Bővebb ismertető
In the Rear-view Mirror
A city seventy miles square but rarely seventy years deep apart from a small downtown not yet two centuries old and a few other pockets of ancientry, Los Angeles is instant architecture in an instant townscape. Most of its buildings are the first and only structures on their particular parcels of land; they are couched in a dozen different styles, most of them imported, exploited, and ruined within living memory. Yet the city has a comprehensible, even consistent, quality to its built form, unified enough to rank as a fit subject for an historical monograph.

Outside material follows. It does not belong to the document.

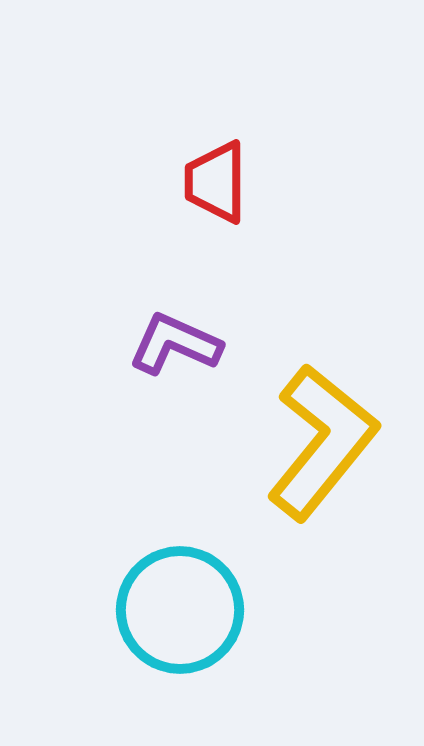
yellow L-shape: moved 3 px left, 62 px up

Historical monograph? Can such an old-world, academic, and precedent-laden concept claim to embrace so unprecedented a human phenomenon as this city of Our Lady Queen of the Angels of Porciuncula? - otherwise known as Internal Combustion City, Surfurbia, Smogville, Aerospace City, Systems Land, the Dream-factory of the Western world. It's a poor historian who finds any human artefact alien to his professional capacities, a poorer one who cannot find new bottles for new wine. In any case, the new wine of Angeleno architecture has already been decanted into one of the older types of historical bottle with a success that I will not even try to emulate.

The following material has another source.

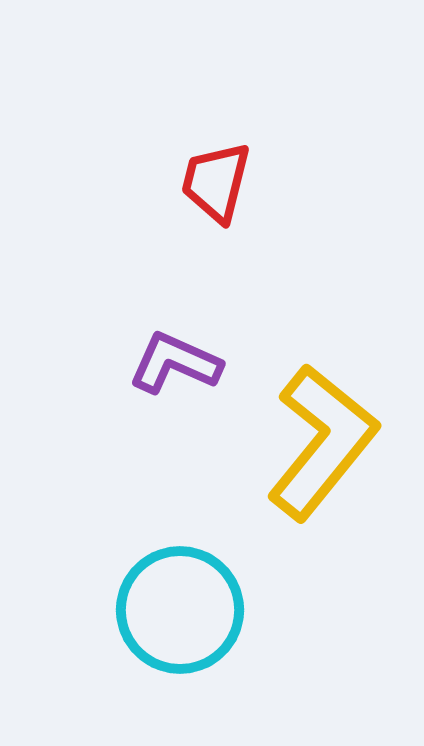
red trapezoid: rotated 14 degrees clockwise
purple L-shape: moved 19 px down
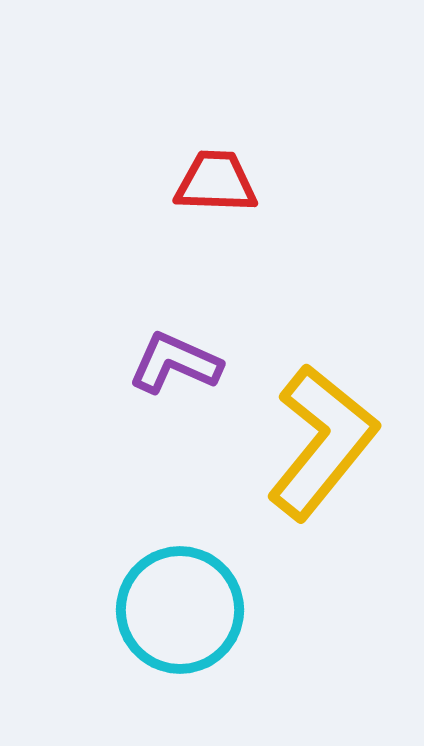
red trapezoid: rotated 78 degrees clockwise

Architecture in Southern California by David Gebhard and Robert Winter is a model version of the classical type of architectural gazetteer - erudite, accurate, clear, well-mapped, pocket-sized. No student of the architecture of Los Angeles can afford to stir out of doors without it. But there is no need to try and write it again; all I wish to do here is to record my profound and fundamental debt to the authors, and echo their admission of even more fundamental indebtedness - to Esther McCoy and her 'one-woman crusade' to get Southern California's modern architectural history recorded and its moriuments appreciated.